Естественно, этого не происходит, так как сексуальность обладает мощным излучением, которое мы не в силах контролировать. Все уже в некотором роде просмотрено, ничто не пережито; можно даже сказать, что аппетит к эротическим картинкам у молодых людей — феномен, наблюдаемый во все времена, — соответствует мере невежества в делах любви; огромная эрудиция, помноженная на чудовищное незнание. Лихость в лингвистической сфере, замешанная на похабщине, вообще свойственна девственникам. Преждевременная лексическая зрелость при полной путанице чувственных переживаний. В некоторых кругах отступление на позиции мачизма, поощряемое традицией, сосуществует с порнографией, во всяком случае, совмещается с ее языком. В этом отношении пригородная шпана заразила агрессивным женоненавистничеством даже богатые кварталы, где выходящие из школы 12–13-летние девчонки называют друг друга проститутками и суками. Словарь порнофильмов выражает полное презрение к женщине. Падение запретов, кроме всего прочего, способствует принижению объектов желания. Порно имеет тенденцию к превращению непристойности в клише: уровень возбуждения понижается, уровень насыщения повышается.

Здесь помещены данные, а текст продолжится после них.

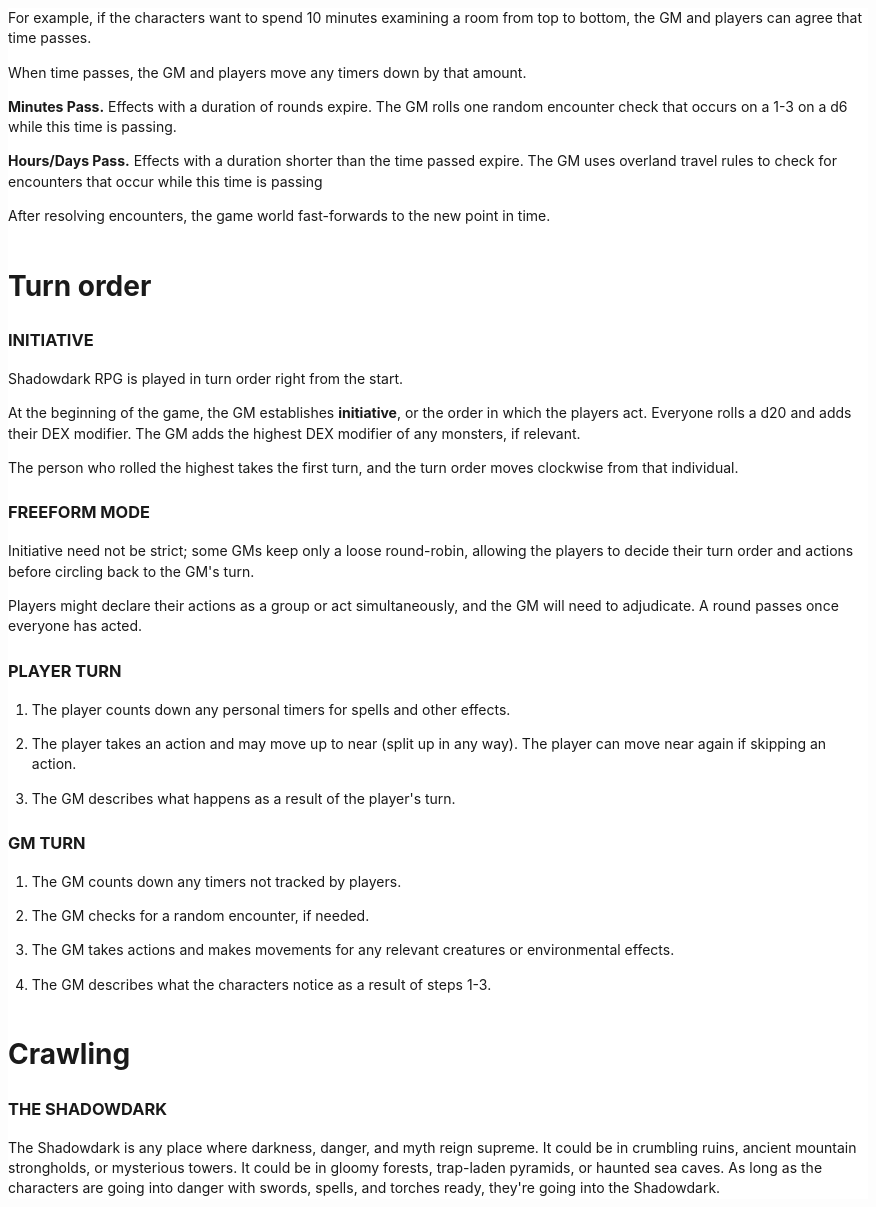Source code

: For example, if the characters want to spend 10 minutes examining a room from top to bottom, the GM and players can agree that time passes. 

When time passes, the GM and players move any timers down by that amount. 

**Minutes Pass.** Effects with a duration of rounds expire. The GM rolls one random encounter check that occurs on a 1-3 on a d6 while this time is passing.

**Hours/Days Pass.** Effects with a duration shorter than the time passed expire. The GM uses overland travel rules to check for encounters that occur while this time is passing 

After resolving encounters, the game world fast-forwards to the new point in time.

# Turn order
### INITIATIVE
Shadowdark RPG is played in turn order right from the start. 

At the beginning of the game, the GM establishes **initiative**, or the order in which the players act. Everyone rolls a d20 and adds their DEX modifier. The GM adds the highest DEX modifier of any monsters, if relevant. 

The person who rolled the highest takes the first turn, and the turn order moves clockwise from that individual. 

### FREEFORM MODE
Initiative need not be strict; some GMs keep only a loose round-robin, allowing the players to decide their turn order and actions before circling back to the GM's turn. 

Players might declare their actions as a group or act simultaneously, and the GM will need to adjudicate. A round passes once everyone has acted. 

### PLAYER TURN 
1. The player counts down any personal timers for spells and other effects. 

2. The player takes an action and may move up to near (split up in any way). The player can move near again if skipping an action. 

3. The GM describes what happens as a result of the player's turn. 
### GM TURN
1. The GM counts down any timers not tracked by players.

2. The GM checks for a random encounter, if needed. 

3. The GM takes actions and makes movements for any relevant creatures or environmental effects. 

4. The GM describes what the characters notice as a result of steps 1-3.

# Crawling
### THE SHADOWDARK 
The Shadowdark is any place where darkness, danger, and myth reign supreme. It could be in crumbling ruins, ancient mountain strongholds, or mysterious towers. It could be in gloomy forests, trap-laden pyramids, or haunted sea caves. As long as the characters are going into danger with swords, spells, and torches ready, they're going into the Shadowdark.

Самые оскорбительные позиции и выражения недолго остаются такими: они выдыхаются, как незакупоренное вино. Грубая лексика, имеющая отношение к сексу, проникая в повседневную речь, частично теряет свою вульгарность и переходит в китч. Бесстыдство, производимое серийно, блекнет и теряет остроту в той же мере, в какой приобретает размах.